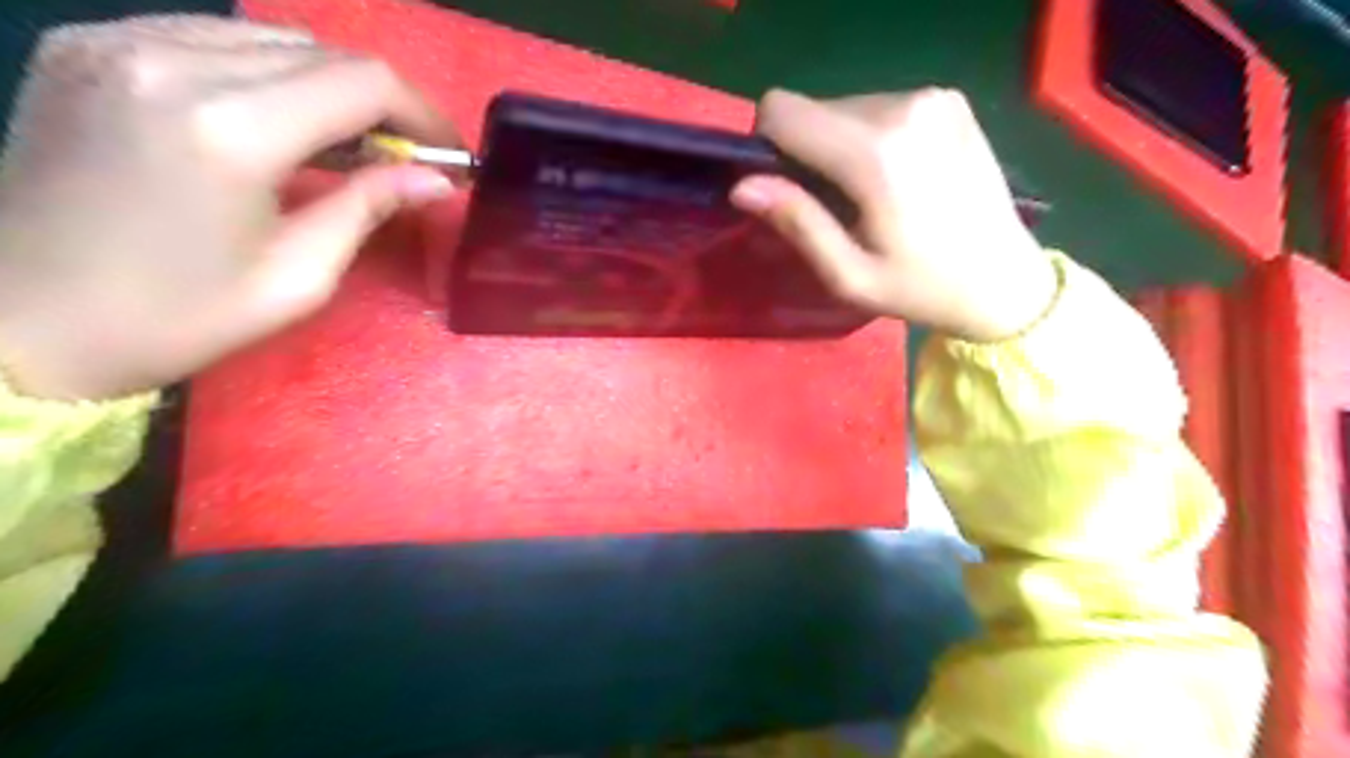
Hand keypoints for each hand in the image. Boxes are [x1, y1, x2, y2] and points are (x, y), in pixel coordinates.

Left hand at [1, 15, 462, 400]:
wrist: (18, 321)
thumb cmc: (175, 318)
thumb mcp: (297, 277)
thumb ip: (369, 208)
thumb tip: (436, 179)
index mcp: (230, 129)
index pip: (363, 82)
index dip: (423, 112)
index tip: (448, 153)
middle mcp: (172, 61)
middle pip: (322, 53)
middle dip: (383, 103)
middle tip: (406, 157)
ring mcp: (119, 41)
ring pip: (272, 39)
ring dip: (330, 87)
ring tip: (349, 143)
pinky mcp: (89, 45)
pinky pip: (213, 39)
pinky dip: (269, 74)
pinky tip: (279, 121)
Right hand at [735, 85, 1059, 342]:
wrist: (1004, 280)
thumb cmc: (920, 289)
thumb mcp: (848, 275)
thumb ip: (797, 222)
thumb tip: (742, 185)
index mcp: (874, 152)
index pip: (781, 111)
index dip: (767, 147)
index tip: (787, 190)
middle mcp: (903, 106)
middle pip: (813, 109)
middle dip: (808, 152)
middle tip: (836, 205)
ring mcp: (932, 97)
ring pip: (844, 107)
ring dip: (840, 146)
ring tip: (870, 195)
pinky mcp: (949, 99)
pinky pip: (880, 107)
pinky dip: (873, 138)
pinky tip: (897, 177)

- [What this task involves]: Copy every line in the records above that contains the word "middle".

- [Answer to this exercise]:
middle mcp: (172, 61)
middle pip: (322, 53)
middle dip: (383, 103)
middle tip: (406, 157)
middle mcp: (903, 106)
middle pip: (813, 109)
middle dip: (808, 152)
middle tip: (836, 205)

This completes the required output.